» **Instruction**: Rewrite the records from the start through the line containing "Transcribe the guitar", replacing "Piano" with "Organ" and leaving everything else as it stands.

» **Input records**:
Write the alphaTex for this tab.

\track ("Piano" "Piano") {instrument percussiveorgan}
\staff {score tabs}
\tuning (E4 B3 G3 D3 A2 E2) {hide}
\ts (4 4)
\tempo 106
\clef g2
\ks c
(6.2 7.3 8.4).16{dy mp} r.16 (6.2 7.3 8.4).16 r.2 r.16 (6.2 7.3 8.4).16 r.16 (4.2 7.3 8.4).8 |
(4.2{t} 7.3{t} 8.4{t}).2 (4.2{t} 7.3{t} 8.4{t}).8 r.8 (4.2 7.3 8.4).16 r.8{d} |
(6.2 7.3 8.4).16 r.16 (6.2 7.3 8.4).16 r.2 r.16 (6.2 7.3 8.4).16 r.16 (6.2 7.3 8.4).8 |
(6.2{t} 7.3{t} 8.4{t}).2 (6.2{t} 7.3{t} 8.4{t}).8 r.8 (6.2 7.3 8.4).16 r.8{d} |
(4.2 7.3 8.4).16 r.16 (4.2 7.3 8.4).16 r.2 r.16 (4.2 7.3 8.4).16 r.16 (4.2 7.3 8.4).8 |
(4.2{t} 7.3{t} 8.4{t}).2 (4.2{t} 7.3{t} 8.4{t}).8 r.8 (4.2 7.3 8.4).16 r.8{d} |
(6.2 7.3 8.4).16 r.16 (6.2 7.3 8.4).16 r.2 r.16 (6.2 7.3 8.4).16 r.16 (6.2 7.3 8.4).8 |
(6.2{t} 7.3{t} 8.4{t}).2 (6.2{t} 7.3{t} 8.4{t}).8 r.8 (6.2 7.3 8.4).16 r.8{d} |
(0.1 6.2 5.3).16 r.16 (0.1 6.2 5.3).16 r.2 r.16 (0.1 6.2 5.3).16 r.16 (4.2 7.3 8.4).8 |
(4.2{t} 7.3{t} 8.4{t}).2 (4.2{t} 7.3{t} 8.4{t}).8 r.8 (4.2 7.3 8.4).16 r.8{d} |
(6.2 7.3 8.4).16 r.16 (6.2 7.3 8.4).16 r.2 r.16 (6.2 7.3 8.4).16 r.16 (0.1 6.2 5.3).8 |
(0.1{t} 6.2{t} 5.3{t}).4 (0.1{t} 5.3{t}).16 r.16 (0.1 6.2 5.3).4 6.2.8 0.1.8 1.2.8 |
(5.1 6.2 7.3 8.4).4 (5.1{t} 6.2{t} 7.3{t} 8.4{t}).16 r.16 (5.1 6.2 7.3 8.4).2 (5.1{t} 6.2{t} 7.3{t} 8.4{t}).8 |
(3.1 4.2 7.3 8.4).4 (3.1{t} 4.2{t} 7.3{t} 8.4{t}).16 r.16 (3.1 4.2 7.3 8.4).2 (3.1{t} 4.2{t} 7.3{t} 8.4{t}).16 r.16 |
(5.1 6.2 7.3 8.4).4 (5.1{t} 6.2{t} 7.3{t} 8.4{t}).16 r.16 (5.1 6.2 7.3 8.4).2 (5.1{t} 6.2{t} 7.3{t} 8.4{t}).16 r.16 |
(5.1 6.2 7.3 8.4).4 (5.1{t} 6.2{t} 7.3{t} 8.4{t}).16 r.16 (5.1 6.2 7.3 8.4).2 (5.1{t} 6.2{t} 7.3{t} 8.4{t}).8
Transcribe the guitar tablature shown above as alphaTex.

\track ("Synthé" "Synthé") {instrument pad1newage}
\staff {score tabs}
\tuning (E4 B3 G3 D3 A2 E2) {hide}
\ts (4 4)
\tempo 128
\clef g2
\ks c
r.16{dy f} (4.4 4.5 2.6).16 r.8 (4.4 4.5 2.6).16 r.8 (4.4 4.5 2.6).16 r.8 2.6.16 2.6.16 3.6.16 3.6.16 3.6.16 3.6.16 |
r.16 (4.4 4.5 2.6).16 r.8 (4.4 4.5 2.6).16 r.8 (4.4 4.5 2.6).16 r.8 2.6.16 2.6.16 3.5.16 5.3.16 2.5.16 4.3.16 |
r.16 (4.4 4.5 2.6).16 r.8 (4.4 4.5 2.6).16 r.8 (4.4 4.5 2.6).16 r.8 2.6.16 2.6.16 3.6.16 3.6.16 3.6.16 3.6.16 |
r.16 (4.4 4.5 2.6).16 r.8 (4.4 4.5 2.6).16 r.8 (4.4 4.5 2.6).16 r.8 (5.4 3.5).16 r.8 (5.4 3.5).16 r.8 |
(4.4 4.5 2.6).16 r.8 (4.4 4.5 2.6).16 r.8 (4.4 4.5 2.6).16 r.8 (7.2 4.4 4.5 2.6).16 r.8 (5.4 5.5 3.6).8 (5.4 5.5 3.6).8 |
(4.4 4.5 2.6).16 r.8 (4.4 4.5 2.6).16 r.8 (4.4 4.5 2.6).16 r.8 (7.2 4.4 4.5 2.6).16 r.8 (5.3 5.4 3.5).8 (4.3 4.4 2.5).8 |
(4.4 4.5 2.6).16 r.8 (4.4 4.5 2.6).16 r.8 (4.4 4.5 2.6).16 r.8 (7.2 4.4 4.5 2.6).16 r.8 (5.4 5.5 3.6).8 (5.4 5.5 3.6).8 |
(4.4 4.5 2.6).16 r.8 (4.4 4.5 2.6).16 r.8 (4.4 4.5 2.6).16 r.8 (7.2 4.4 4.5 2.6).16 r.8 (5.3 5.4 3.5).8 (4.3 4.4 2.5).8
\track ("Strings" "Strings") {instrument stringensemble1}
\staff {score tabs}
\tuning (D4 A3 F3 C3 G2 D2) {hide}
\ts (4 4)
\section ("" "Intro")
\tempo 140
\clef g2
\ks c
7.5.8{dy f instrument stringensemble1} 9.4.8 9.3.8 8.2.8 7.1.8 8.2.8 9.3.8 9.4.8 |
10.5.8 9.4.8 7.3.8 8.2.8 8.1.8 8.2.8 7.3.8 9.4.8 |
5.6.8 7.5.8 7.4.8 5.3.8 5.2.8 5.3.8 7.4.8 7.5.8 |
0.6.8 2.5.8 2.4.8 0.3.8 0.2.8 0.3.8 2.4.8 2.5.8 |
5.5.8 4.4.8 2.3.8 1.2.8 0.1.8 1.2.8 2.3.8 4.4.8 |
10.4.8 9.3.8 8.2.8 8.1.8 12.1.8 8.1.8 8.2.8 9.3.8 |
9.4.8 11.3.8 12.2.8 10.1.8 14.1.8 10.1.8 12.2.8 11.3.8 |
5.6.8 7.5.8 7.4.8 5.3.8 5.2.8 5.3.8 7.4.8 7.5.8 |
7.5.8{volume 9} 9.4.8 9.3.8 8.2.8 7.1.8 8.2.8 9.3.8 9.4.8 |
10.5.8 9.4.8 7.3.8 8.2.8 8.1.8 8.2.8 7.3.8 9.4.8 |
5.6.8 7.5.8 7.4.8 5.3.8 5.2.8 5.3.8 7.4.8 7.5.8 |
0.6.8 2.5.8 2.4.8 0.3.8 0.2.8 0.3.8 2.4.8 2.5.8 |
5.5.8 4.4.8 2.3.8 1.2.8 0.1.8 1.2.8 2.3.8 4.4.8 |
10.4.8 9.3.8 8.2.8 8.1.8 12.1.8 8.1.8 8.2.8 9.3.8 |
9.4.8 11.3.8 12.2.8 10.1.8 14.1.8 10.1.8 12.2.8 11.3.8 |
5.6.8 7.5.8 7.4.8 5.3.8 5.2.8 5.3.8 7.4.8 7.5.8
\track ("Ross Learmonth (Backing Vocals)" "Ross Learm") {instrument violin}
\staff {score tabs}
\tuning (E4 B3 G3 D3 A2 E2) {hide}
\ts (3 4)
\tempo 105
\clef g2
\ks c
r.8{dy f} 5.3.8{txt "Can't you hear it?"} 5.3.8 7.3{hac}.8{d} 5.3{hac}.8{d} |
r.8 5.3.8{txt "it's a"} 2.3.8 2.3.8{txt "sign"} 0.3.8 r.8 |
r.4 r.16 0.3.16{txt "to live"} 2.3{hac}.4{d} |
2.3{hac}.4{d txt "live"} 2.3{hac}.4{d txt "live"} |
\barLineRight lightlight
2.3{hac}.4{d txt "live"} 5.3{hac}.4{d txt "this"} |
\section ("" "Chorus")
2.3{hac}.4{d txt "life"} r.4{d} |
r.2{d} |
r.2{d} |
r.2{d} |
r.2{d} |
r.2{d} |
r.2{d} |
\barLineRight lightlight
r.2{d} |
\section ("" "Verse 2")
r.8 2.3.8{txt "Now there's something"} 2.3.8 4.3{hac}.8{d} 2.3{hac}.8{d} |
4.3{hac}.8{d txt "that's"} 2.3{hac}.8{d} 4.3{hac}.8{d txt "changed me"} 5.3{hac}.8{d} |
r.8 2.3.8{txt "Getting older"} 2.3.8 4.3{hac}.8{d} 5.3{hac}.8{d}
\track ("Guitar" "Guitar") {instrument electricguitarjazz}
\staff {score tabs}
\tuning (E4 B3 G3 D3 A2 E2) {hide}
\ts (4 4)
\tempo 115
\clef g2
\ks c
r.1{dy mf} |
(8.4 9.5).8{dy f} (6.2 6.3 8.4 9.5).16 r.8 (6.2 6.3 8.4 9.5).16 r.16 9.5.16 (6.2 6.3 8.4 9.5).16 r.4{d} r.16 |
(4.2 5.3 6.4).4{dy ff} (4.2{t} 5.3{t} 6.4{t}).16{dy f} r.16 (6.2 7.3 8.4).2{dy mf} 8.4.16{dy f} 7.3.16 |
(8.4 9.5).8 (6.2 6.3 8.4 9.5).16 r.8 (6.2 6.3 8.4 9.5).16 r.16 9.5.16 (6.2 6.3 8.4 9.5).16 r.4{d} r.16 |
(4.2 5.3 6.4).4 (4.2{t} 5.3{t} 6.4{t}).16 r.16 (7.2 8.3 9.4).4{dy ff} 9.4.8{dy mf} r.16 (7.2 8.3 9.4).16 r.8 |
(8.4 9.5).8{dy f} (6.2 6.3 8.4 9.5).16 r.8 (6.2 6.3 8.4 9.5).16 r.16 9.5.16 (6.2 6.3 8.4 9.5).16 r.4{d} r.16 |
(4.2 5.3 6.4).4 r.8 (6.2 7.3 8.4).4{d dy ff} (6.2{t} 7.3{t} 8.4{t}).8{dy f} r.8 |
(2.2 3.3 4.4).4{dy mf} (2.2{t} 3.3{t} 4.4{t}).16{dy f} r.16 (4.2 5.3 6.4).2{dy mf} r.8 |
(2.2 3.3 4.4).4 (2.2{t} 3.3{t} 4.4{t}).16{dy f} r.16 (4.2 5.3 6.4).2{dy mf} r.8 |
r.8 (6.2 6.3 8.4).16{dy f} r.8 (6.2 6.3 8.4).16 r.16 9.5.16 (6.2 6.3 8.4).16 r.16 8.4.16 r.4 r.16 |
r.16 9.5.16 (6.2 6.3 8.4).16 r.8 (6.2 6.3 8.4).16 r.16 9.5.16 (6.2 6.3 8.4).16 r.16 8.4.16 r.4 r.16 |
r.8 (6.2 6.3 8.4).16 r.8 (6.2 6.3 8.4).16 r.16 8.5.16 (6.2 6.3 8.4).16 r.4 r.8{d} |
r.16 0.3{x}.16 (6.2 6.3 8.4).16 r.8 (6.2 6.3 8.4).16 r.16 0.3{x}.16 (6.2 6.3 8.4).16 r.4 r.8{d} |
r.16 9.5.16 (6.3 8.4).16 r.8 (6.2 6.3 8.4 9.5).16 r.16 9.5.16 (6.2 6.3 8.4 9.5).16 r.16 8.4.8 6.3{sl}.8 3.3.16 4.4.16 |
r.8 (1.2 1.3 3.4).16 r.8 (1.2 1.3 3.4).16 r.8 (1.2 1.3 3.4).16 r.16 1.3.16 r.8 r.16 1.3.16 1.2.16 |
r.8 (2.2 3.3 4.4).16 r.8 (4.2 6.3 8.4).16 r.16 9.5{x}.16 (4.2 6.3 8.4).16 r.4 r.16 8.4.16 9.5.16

» **Solution to this task**:
Write the alphaTex for this tab.

\track ("Organ" "Organ") {instrument percussiveorgan}
\staff {score tabs}
\tuning (E4 B3 G3 D3 A2 E2) {hide}
\ts (4 4)
\tempo 106
\clef g2
\ks c
(6.2 7.3 8.4).16{dy mp} r.16 (6.2 7.3 8.4).16 r.2 r.16 (6.2 7.3 8.4).16 r.16 (4.2 7.3 8.4).8 |
(4.2{t} 7.3{t} 8.4{t}).2 (4.2{t} 7.3{t} 8.4{t}).8 r.8 (4.2 7.3 8.4).16 r.8{d} |
(6.2 7.3 8.4).16 r.16 (6.2 7.3 8.4).16 r.2 r.16 (6.2 7.3 8.4).16 r.16 (6.2 7.3 8.4).8 |
(6.2{t} 7.3{t} 8.4{t}).2 (6.2{t} 7.3{t} 8.4{t}).8 r.8 (6.2 7.3 8.4).16 r.8{d} |
(4.2 7.3 8.4).16 r.16 (4.2 7.3 8.4).16 r.2 r.16 (4.2 7.3 8.4).16 r.16 (4.2 7.3 8.4).8 |
(4.2{t} 7.3{t} 8.4{t}).2 (4.2{t} 7.3{t} 8.4{t}).8 r.8 (4.2 7.3 8.4).16 r.8{d} |
(6.2 7.3 8.4).16 r.16 (6.2 7.3 8.4).16 r.2 r.16 (6.2 7.3 8.4).16 r.16 (6.2 7.3 8.4).8 |
(6.2{t} 7.3{t} 8.4{t}).2 (6.2{t} 7.3{t} 8.4{t}).8 r.8 (6.2 7.3 8.4).16 r.8{d} |
(0.1 6.2 5.3).16 r.16 (0.1 6.2 5.3).16 r.2 r.16 (0.1 6.2 5.3).16 r.16 (4.2 7.3 8.4).8 |
(4.2{t} 7.3{t} 8.4{t}).2 (4.2{t} 7.3{t} 8.4{t}).8 r.8 (4.2 7.3 8.4).16 r.8{d} |
(6.2 7.3 8.4).16 r.16 (6.2 7.3 8.4).16 r.2 r.16 (6.2 7.3 8.4).16 r.16 (0.1 6.2 5.3).8 |
(0.1{t} 6.2{t} 5.3{t}).4 (0.1{t} 5.3{t}).16 r.16 (0.1 6.2 5.3).4 6.2.8 0.1.8 1.2.8 |
(5.1 6.2 7.3 8.4).4 (5.1{t} 6.2{t} 7.3{t} 8.4{t}).16 r.16 (5.1 6.2 7.3 8.4).2 (5.1{t} 6.2{t} 7.3{t} 8.4{t}).8 |
(3.1 4.2 7.3 8.4).4 (3.1{t} 4.2{t} 7.3{t} 8.4{t}).16 r.16 (3.1 4.2 7.3 8.4).2 (3.1{t} 4.2{t} 7.3{t} 8.4{t}).16 r.16 |
(5.1 6.2 7.3 8.4).4 (5.1{t} 6.2{t} 7.3{t} 8.4{t}).16 r.16 (5.1 6.2 7.3 8.4).2 (5.1{t} 6.2{t} 7.3{t} 8.4{t}).16 r.16 |
(5.1 6.2 7.3 8.4).4 (5.1{t} 6.2{t} 7.3{t} 8.4{t}).16 r.16 (5.1 6.2 7.3 8.4).2 (5.1{t} 6.2{t} 7.3{t} 8.4{t}).8
Transcribe the guitar tablature shown above as alphaTex.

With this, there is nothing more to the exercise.